## DOCUMENT EXTRACT
-- Opening Marker --

We obtain an expression for the expectation of $X_{m,n}$, denoted $\mathbb{E}\left[X_{m,n}\right]$, by conditioning on $Y$.  To this end, consider the random variable $\mathbb{E}\left[X_{m,n}\mid Y=k\right]$. if there are $k$ boys, the remaining $l=(m+n-1)-k$ children are girls. Now, for $k<m$, we have $l \geq n$, and the couple have all the girls they desire. Otherwise, $k \geq m$ and the couple have all the boys they desire.

An inductive argument on the expectation shows that the couple must expect $2t$ children for $t$ to be of a specified gender. In the first case $t=m-k$ for the remaining boys, giving an expectation of $(m+n-1)+2(m-k)$. In the second case $t=n-(m+n-1-k)=k-m+1$ for the remaining girls, giving an expectation of $(m+n-1)+2(k-m+1)$.  This may be summarized as follows:
\begin{equation*}
\mathbb{E}[X_{m,n} \mid Y=k] = m+n-1 +
\begin{cases}
2(m-k),\qquad\, \text{if } k<m; \\
2(k-m+1),\,\,\, \text{if } k\geq m.
\end{cases}
\end{equation*}

The above result, in conjunction with (\ref{simpleprob}) and the formula for conditional expectation \cite{grimmett}, leads to
\begin{align*}
\mathbb{E}\left[X_{m,n}\right]
&=\sum_{k=0}^{m+n-1}\mathbb{E}\left[X_{m,n}\mid Y=k\right]\,\mathbb{P}[Y=k]\\
&=\frac{1}{2^{m+n-1}} \Bigg( \sum_{k=0}^{m-1}(n+3m-2k-1){m+n-1 \choose k} \\
 &\qquad\qquad\qquad\qquad + \sum_{k=m}^{m+n-1}(n-m+2k+1){m+n-1 \choose k}  \Bigg).

-- Closing Marker --

## DATASET SECTION
-- Opening Marker --

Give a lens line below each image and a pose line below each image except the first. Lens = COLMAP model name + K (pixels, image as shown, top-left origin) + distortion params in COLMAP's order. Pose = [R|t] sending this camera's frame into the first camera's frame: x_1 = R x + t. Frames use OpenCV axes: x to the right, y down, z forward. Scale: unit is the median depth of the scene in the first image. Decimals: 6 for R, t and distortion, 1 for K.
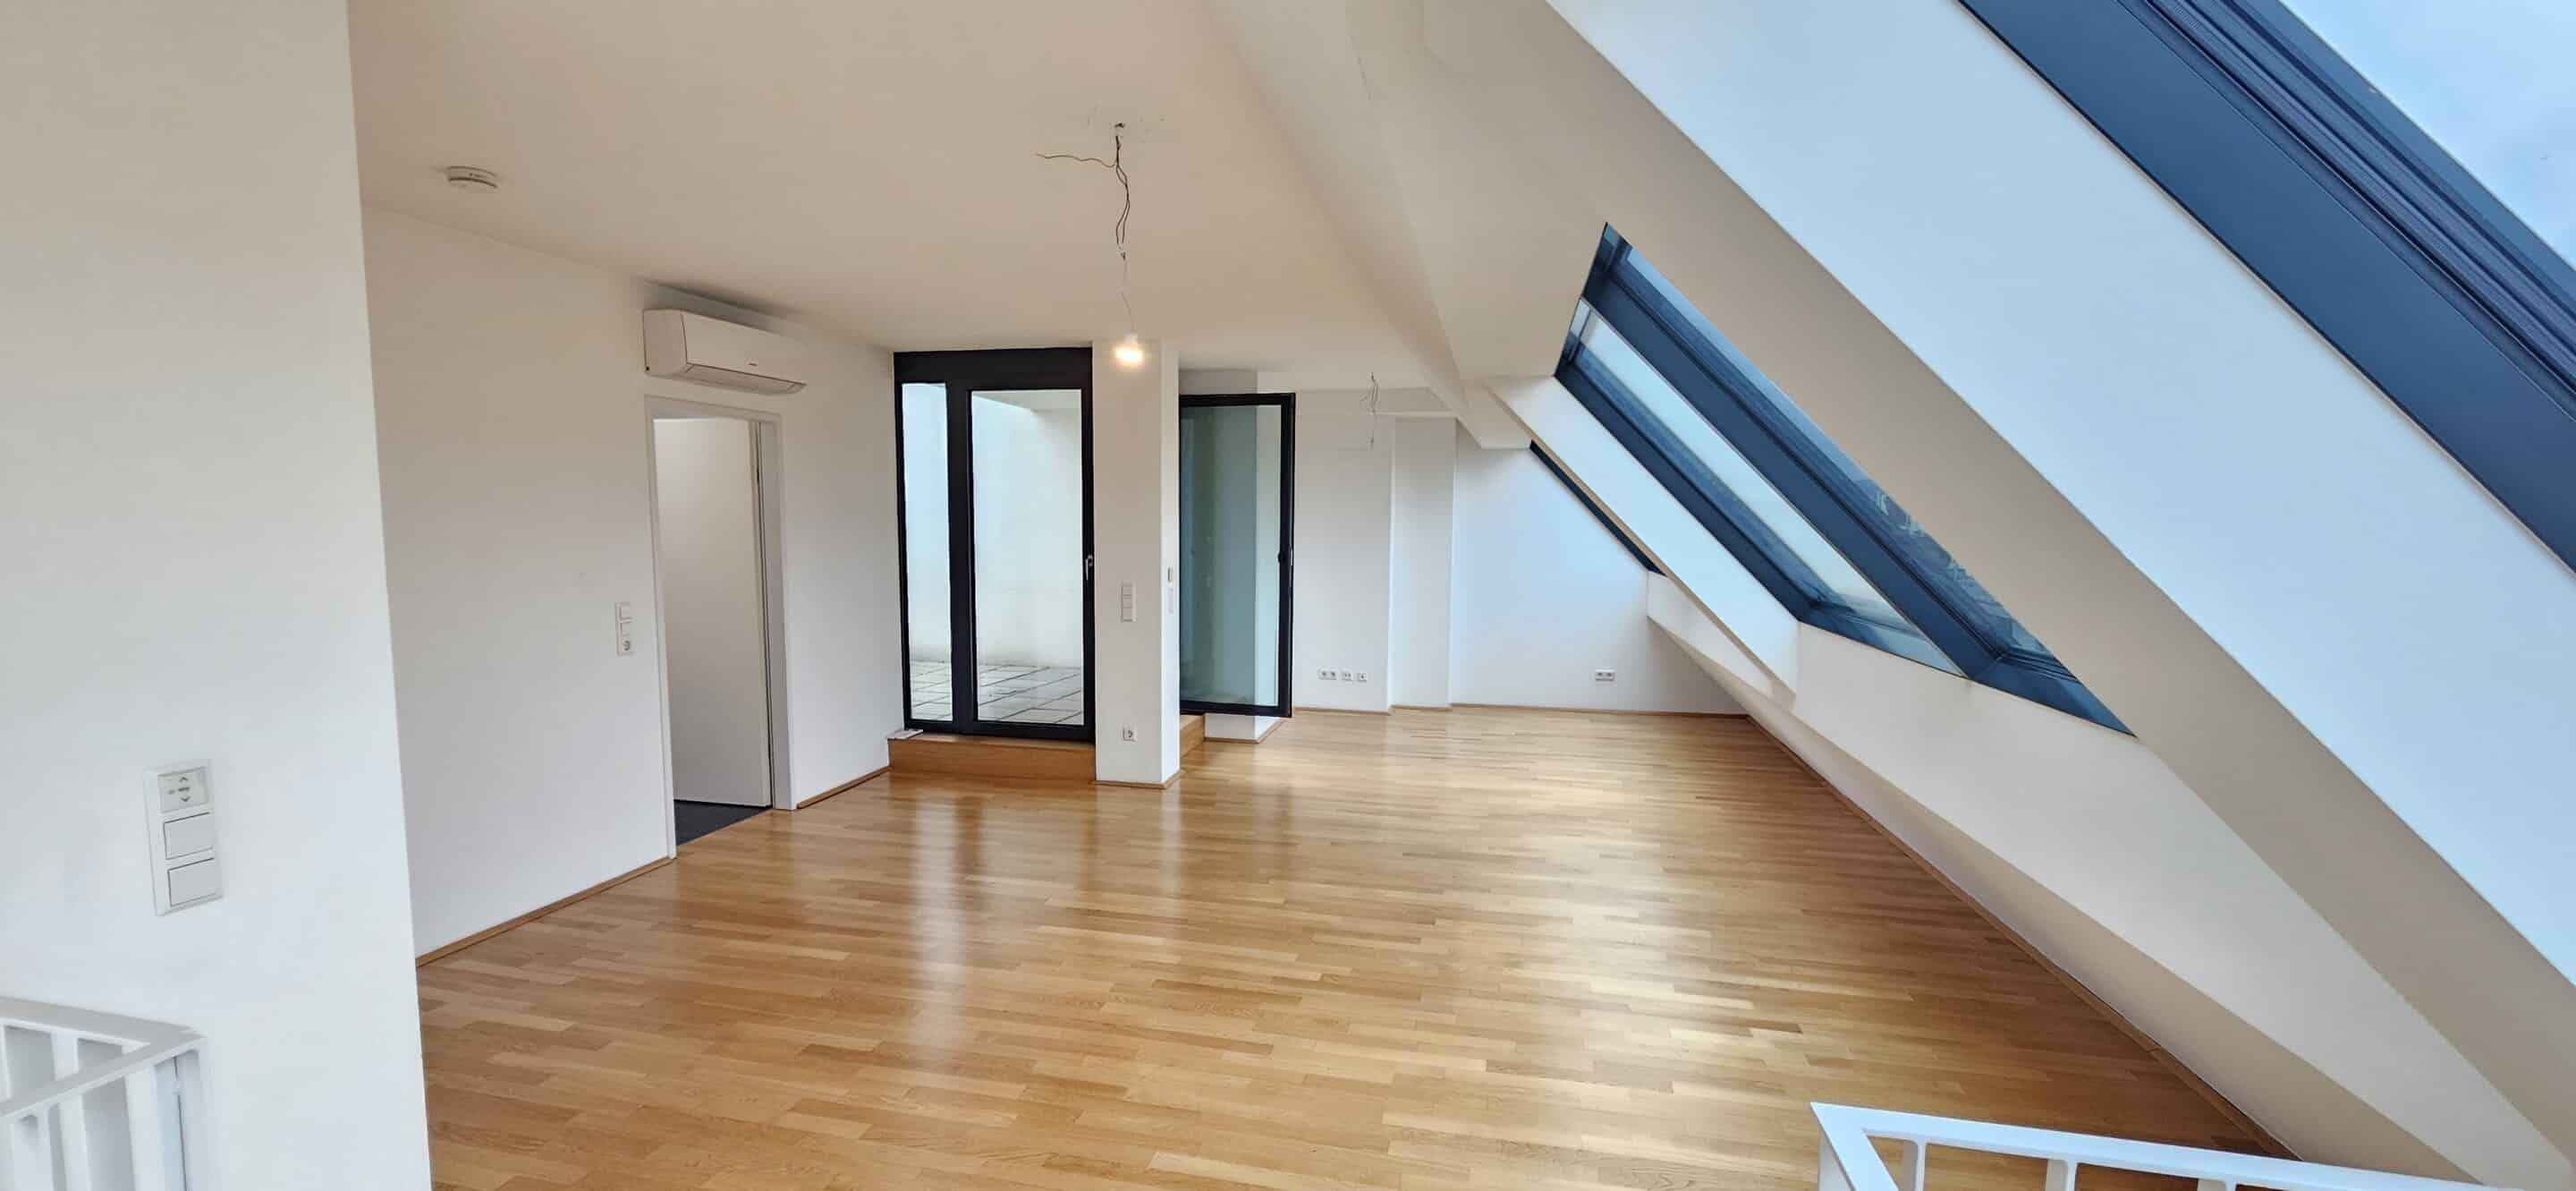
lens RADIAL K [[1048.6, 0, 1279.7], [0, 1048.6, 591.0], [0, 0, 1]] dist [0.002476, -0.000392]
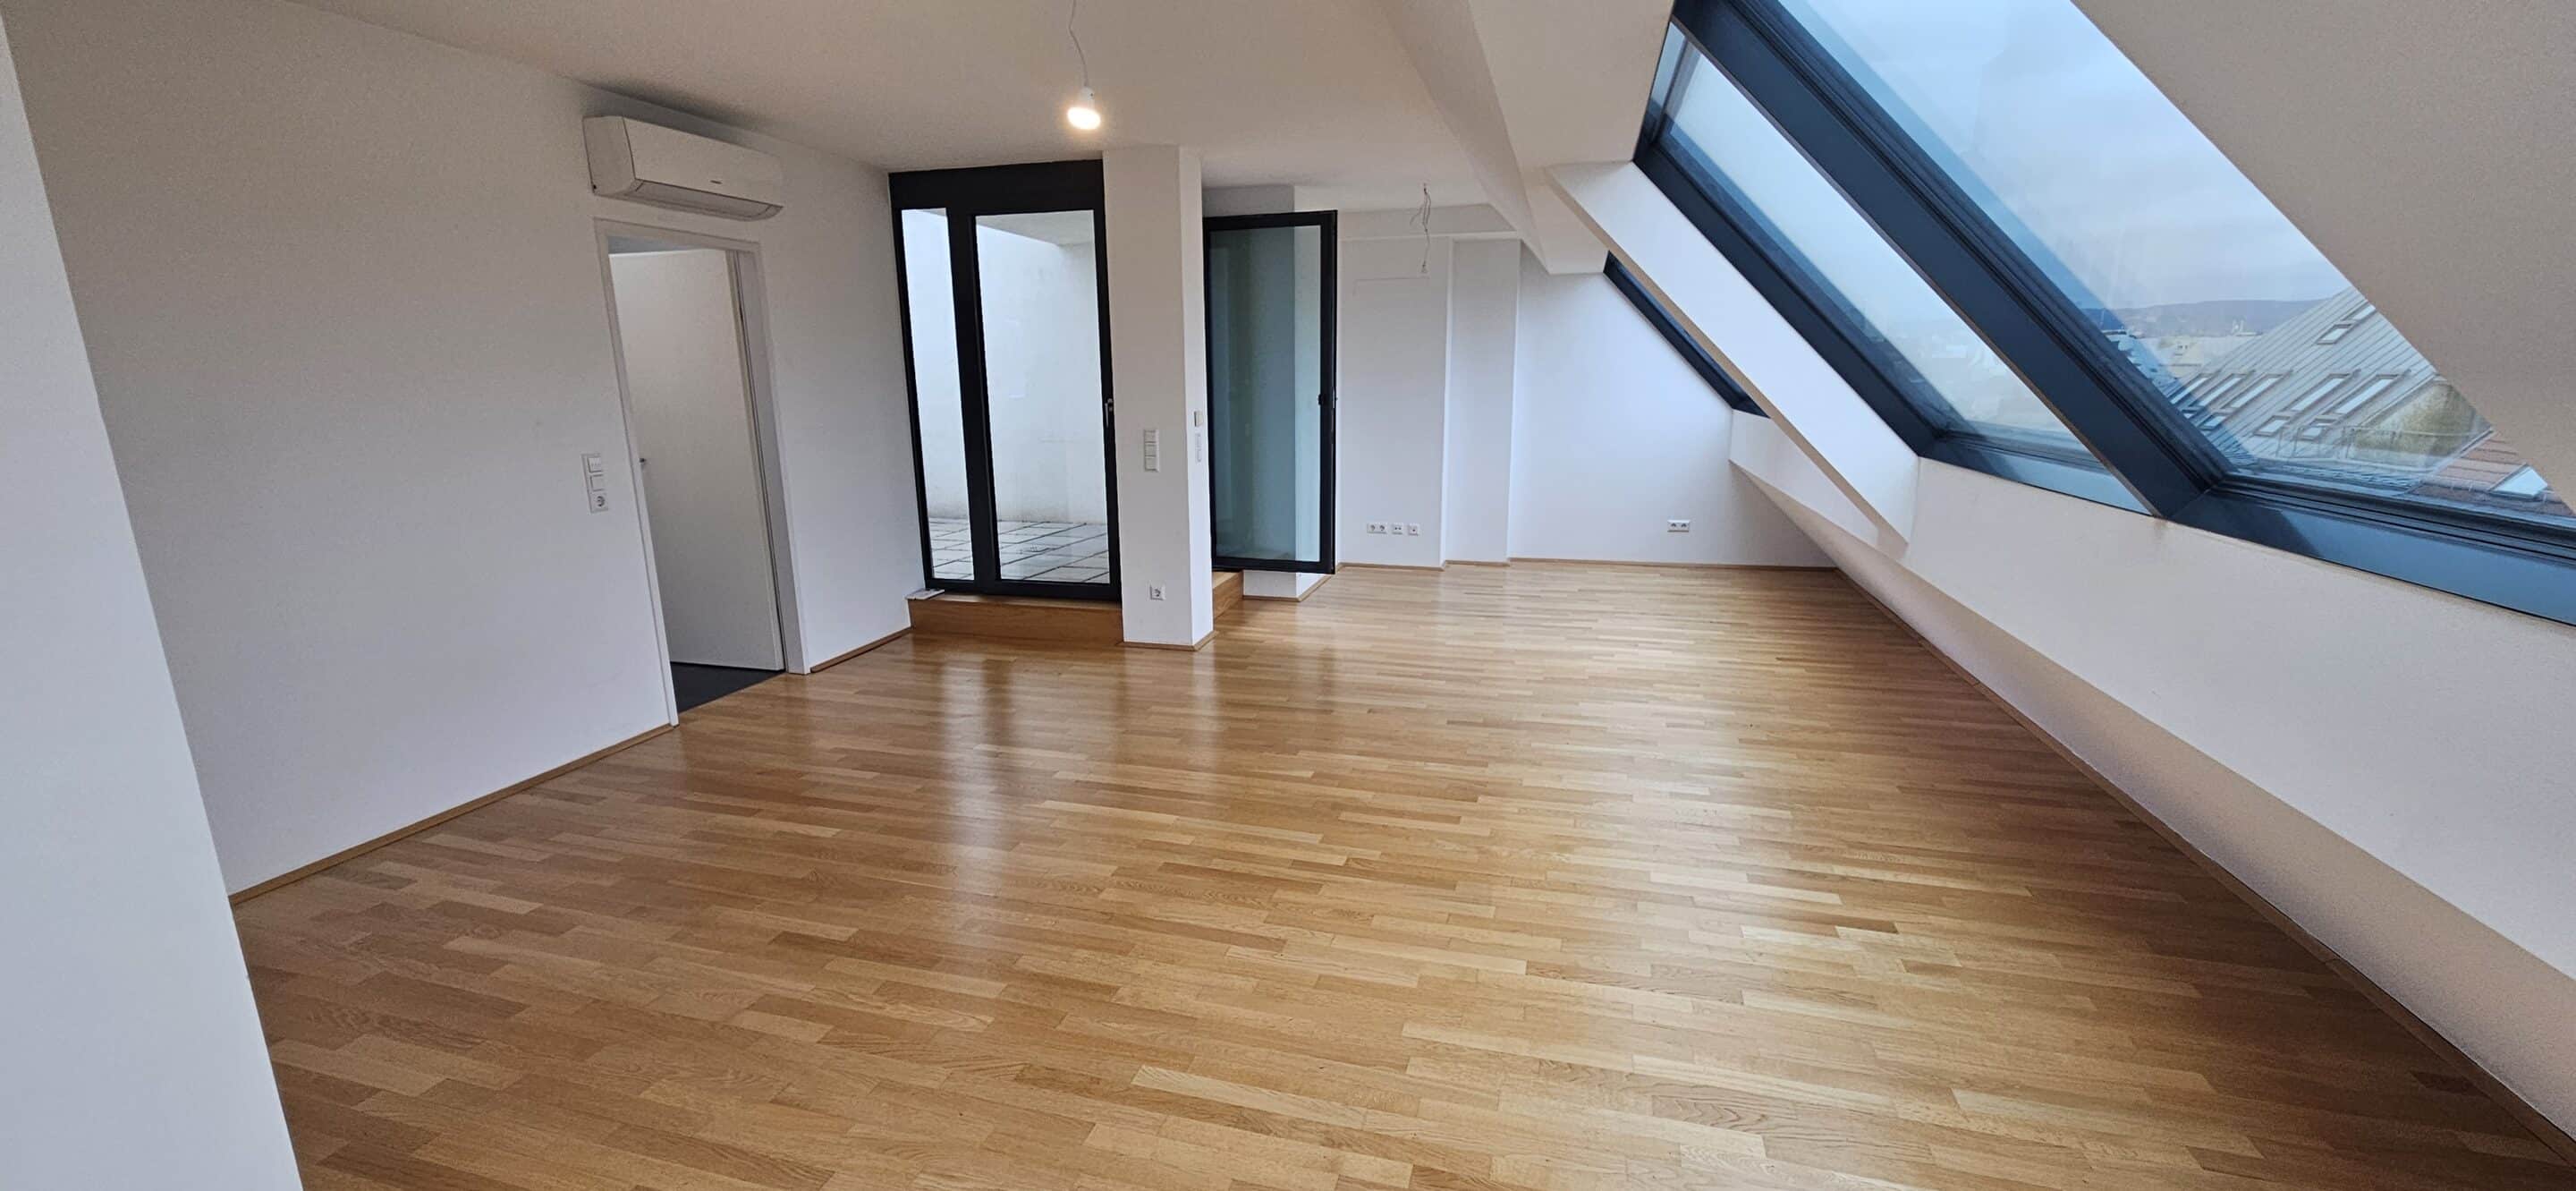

-- Closing Marker --

## ACTIVITY LIST
1. In the expectation derivation, can you rewrite the part between "We obtain an" and "boys they desire.", inclusive, renaming "girls" to "daughters"?
2. Answer these questions from the expectation derivation:
(a) Which variable is conditioned on to obtain the expectation of $X_{m,n}$?
(b) If there are $k$ boys, how many of the children are girls?
(c) How many children must the couple expect in order to have $t$ of a specified gender?
3. Does each statement agree with the expectation derivation? Answer yes or no, and quote the deciding words.
(a) When $k<m$, the couple have all the girls they desire.
(b) In the second case, $t$ equals $m-k$.
(c) The derivation relies on the formula for conditional expectation.

## TASK-BY-TASK SOLUTIONS
1.
We obtain an expression for the expectation of $X_{m,n}$, denoted $\mathbb{E}\left[X_{m,n}\right]$, by conditioning on $Y$.  To this end, consider the random variable $\mathbb{E}\left[X_{m,n}\mid Y=k\right]$. if there are $k$ boys, the remaining $l=(m+n-1)-k$ children are daughters. Now, for $k<m$, we have $l \geq n$, and the couple have all the daughters they desire. Otherwise, $k \geq m$ and the couple have all the boys they desire.

2.
(a) $Y$
(b) $l=(m+n-1)-k$
(c) $2t$

3.
(a) Yes: "for $k<m$, we have $l \geq n$, and the couple have all the girls they desire"
(b) No: "In the second case $t=n-(m+n-1-k)=k-m+1$ for the remaining girls"
(c) Yes: "the formula for conditional expectation \cite{grimmett}, leads to"